Through Jiff’s Mission Control dashboard, employers will receive insights into which programs work and which do not. This makes it easy for them to pinpoint, and make real-time decisions, on where they should invest in future programs. In addition, Mission Control gives HR actionable insights on how to maximize the impact of their existing programs, by deploying specific engagement tactics such as employee communications, or by adjusting incentives or store credits.
Reallocate Budget Towards Personalized Incentives and Care Navigation
If all else fails, and employers still need to redesign the benefits package to come in below the tax thresholds, Jiff can turn the “perceived” loss into a “perceived gain.”
For example, oftentimes employees are upset about moving to a HDHP for the first time, when in fact this represents an opportunity to get them more engaged as informed healthcare consumers.

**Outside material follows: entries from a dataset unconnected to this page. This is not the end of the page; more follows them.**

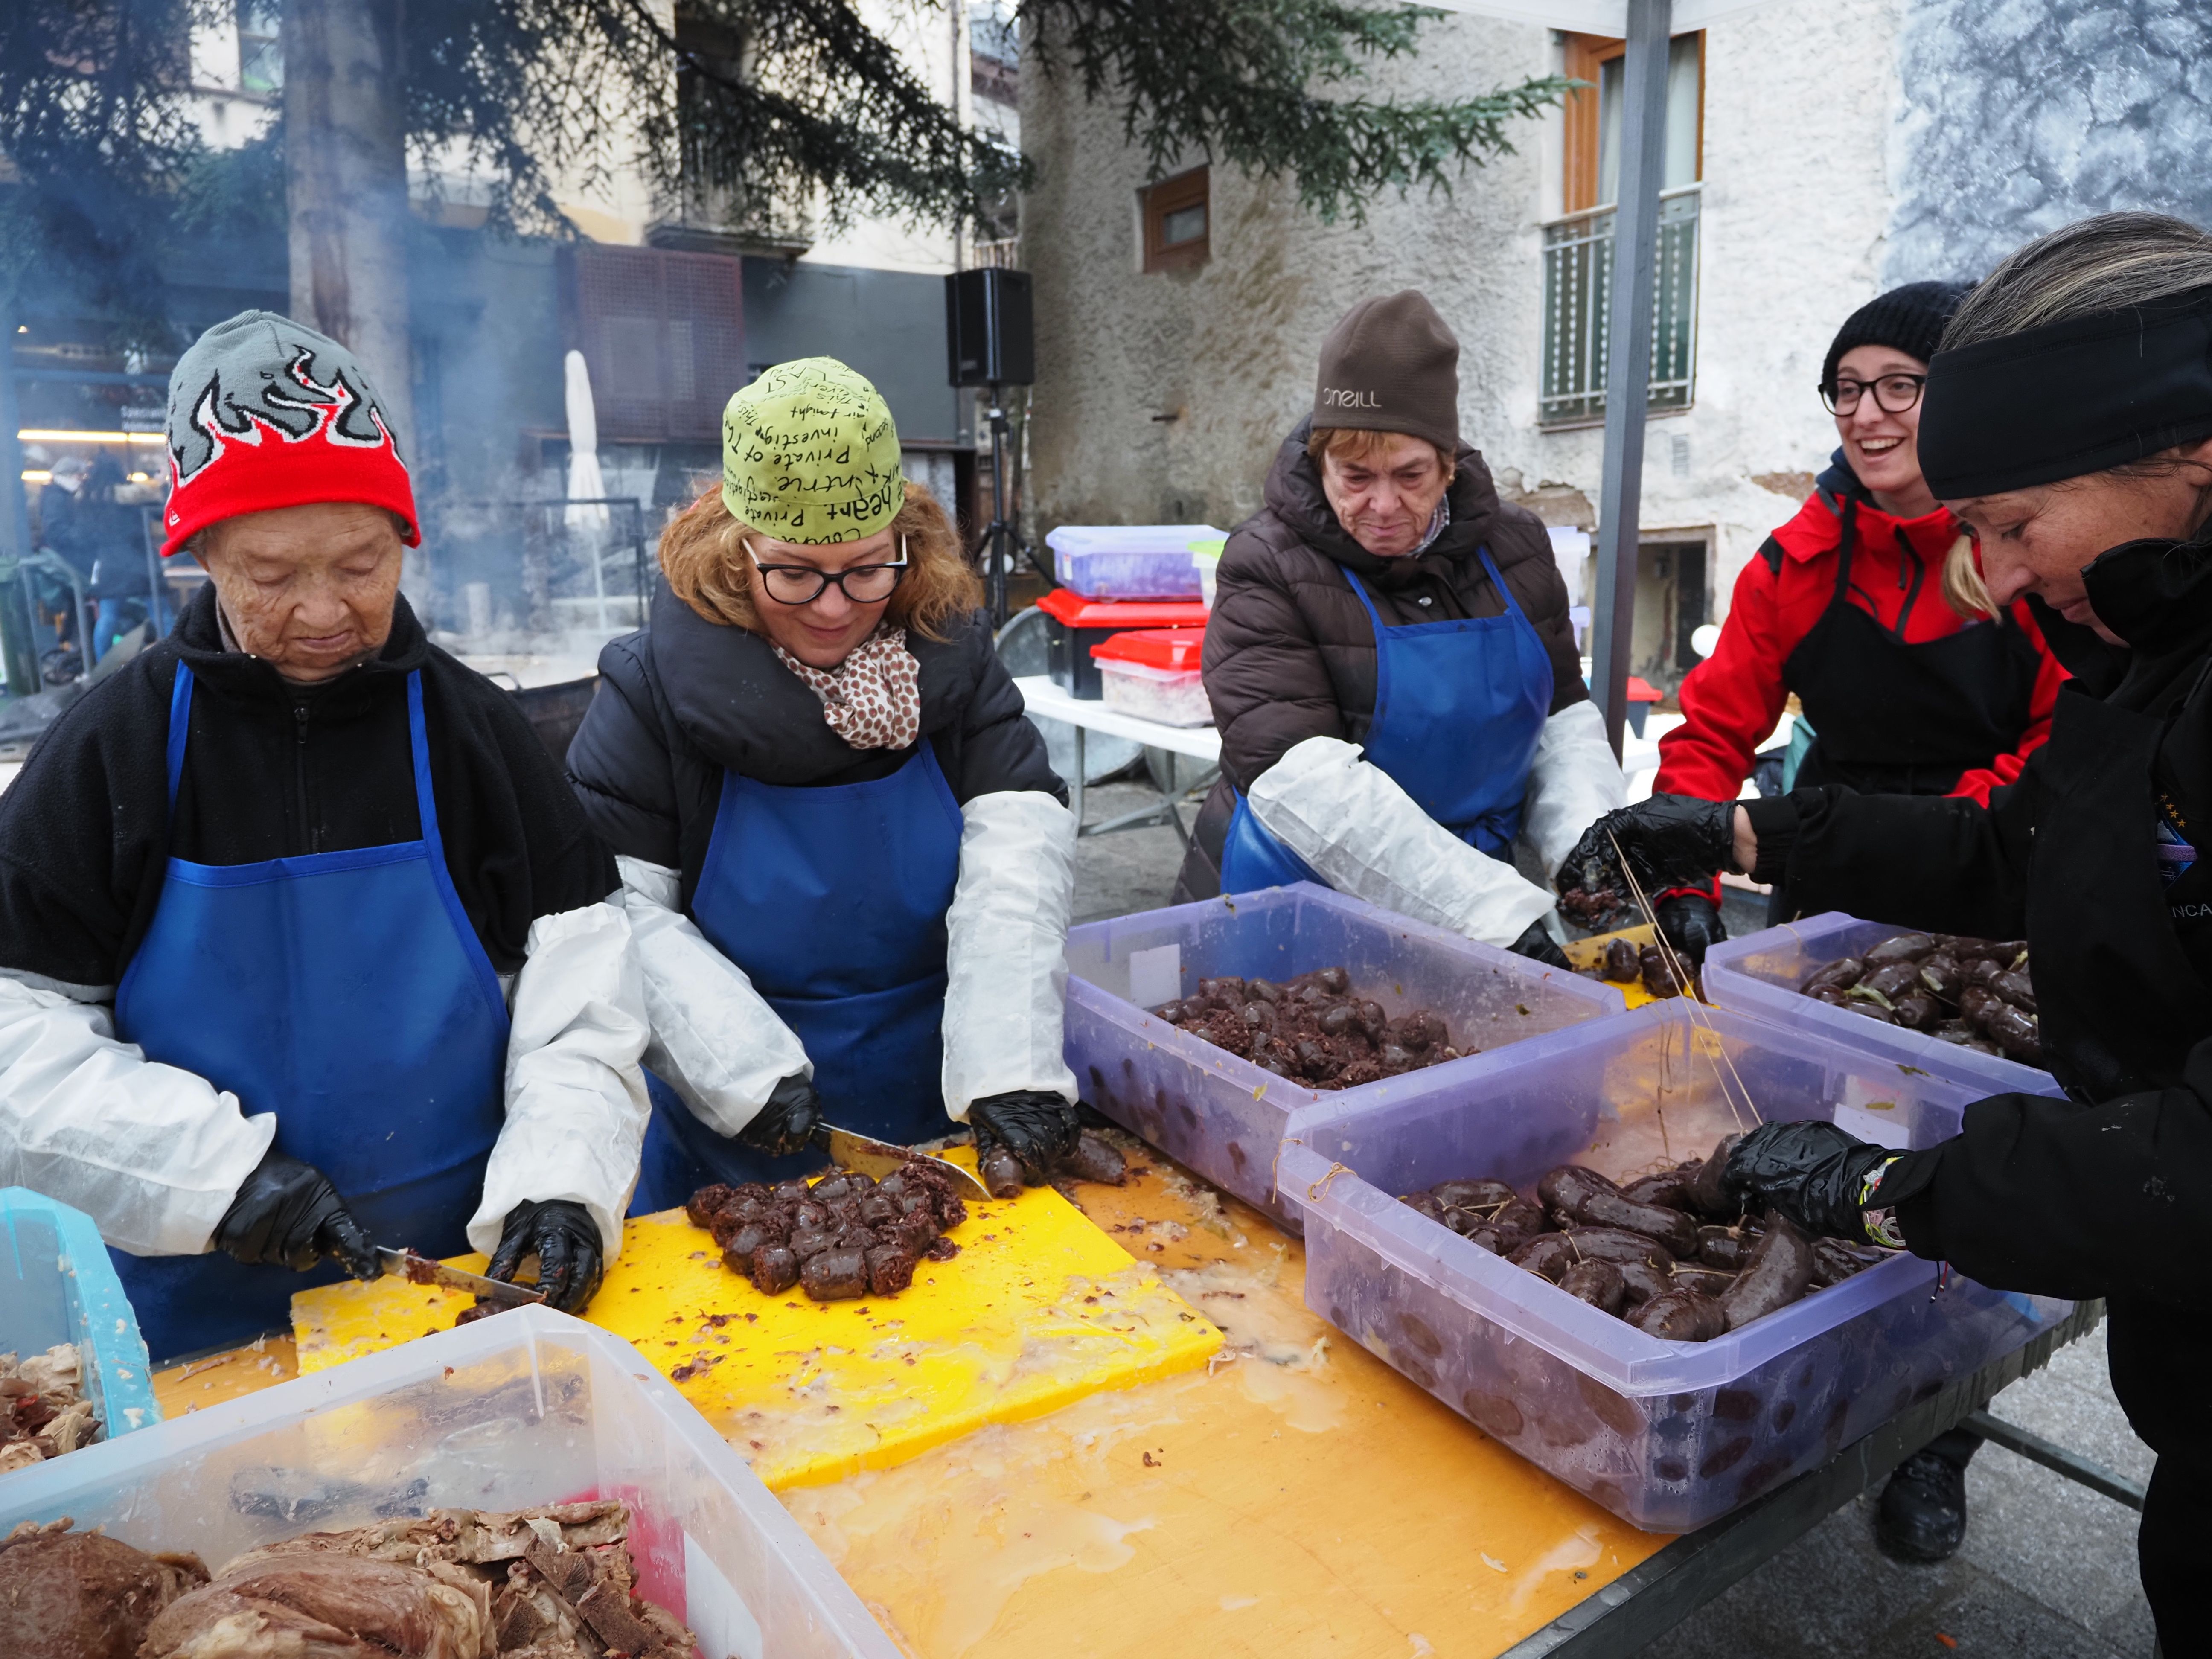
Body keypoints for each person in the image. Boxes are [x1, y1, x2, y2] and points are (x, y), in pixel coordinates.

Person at [1562, 212, 2212, 1647]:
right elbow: (2011, 843)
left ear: (2188, 459)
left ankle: (1931, 1435)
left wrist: (1893, 1186)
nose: (1990, 568)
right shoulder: (2148, 640)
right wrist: (1731, 829)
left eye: (2010, 524)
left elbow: (2191, 1165)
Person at [0, 311, 650, 1361]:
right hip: (196, 1303)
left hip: (463, 1287)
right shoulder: (110, 745)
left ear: (403, 537)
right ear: (199, 554)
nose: (320, 611)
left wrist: (561, 1181)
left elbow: (583, 998)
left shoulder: (473, 730)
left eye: (359, 562)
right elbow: (13, 1033)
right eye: (268, 572)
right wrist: (213, 1177)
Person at [565, 358, 1080, 1207]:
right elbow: (617, 909)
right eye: (794, 573)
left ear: (903, 546)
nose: (835, 608)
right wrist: (740, 1069)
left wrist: (1010, 1069)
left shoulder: (956, 662)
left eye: (867, 570)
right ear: (737, 553)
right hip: (733, 1134)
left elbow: (1016, 865)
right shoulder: (647, 690)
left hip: (950, 1112)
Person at [1171, 291, 1624, 965]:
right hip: (1295, 914)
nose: (1382, 506)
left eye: (1411, 475)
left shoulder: (1518, 548)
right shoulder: (1266, 563)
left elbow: (1560, 724)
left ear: (1449, 462)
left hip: (1484, 902)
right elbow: (1302, 778)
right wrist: (1491, 911)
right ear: (1320, 461)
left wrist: (1598, 869)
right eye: (1354, 477)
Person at [1651, 282, 2066, 958]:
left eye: (1899, 385)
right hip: (1820, 884)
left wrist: (1936, 839)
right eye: (1847, 389)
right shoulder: (1794, 563)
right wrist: (1684, 880)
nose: (1866, 414)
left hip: (1994, 877)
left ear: (1964, 394)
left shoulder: (2031, 550)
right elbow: (1712, 732)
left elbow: (2063, 742)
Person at [77, 451, 172, 662]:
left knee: (108, 615)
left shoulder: (90, 499)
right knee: (160, 610)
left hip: (110, 564)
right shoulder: (135, 496)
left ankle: (102, 667)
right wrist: (163, 485)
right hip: (142, 561)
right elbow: (163, 513)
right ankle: (176, 656)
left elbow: (84, 534)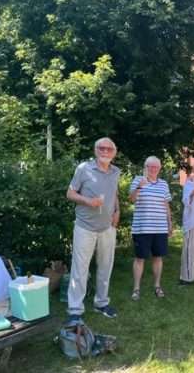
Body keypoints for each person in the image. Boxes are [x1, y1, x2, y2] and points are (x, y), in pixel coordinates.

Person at [66, 137, 120, 320]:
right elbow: (70, 193)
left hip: (107, 228)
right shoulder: (83, 169)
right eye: (101, 148)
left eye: (109, 149)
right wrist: (88, 201)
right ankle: (75, 310)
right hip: (85, 227)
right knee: (80, 269)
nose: (105, 151)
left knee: (105, 267)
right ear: (95, 150)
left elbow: (114, 194)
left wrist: (117, 211)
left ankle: (101, 303)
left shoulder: (116, 172)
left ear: (114, 152)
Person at [129, 156, 172, 300]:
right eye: (150, 166)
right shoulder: (137, 180)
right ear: (145, 167)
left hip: (160, 228)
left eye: (156, 167)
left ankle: (157, 286)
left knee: (158, 258)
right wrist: (140, 187)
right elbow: (132, 200)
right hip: (142, 228)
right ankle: (136, 288)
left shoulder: (164, 184)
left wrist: (170, 223)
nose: (153, 169)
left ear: (159, 169)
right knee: (140, 258)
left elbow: (166, 205)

Employers who recognize this can reallocate some of their benefits contribution budget — using a fraction of the savings from switching to HDHPs — towards new offerings that are actually quite valuable to employees, such as, personalized incentives, and a care navigator services.
Additionally, care navigation — provided through Jiff and our partners — can support employees as they make more decisions in their own care and coverage.
Employees may have an adverse reaction to increased deductibles initially, but by shifting these dollars to an engaging, personalized, incentives budget, employees may eventually perceive even greater value from their benefits.
With the Cadillac Tax countdown clock ticking, Jiff’s enterprise health benefits platform is a valuable tool for employers in preparation. Jiff gives benefits managers the insights they need to understand what benefits programs are working and which should be cut, and to personalize programs and improve employees’ use of benefits, which drives up ROI and helps the bottom line. With Jiff, employers can confidently navigate around the Cadillac Tax and help employees get the most out of their health benefits.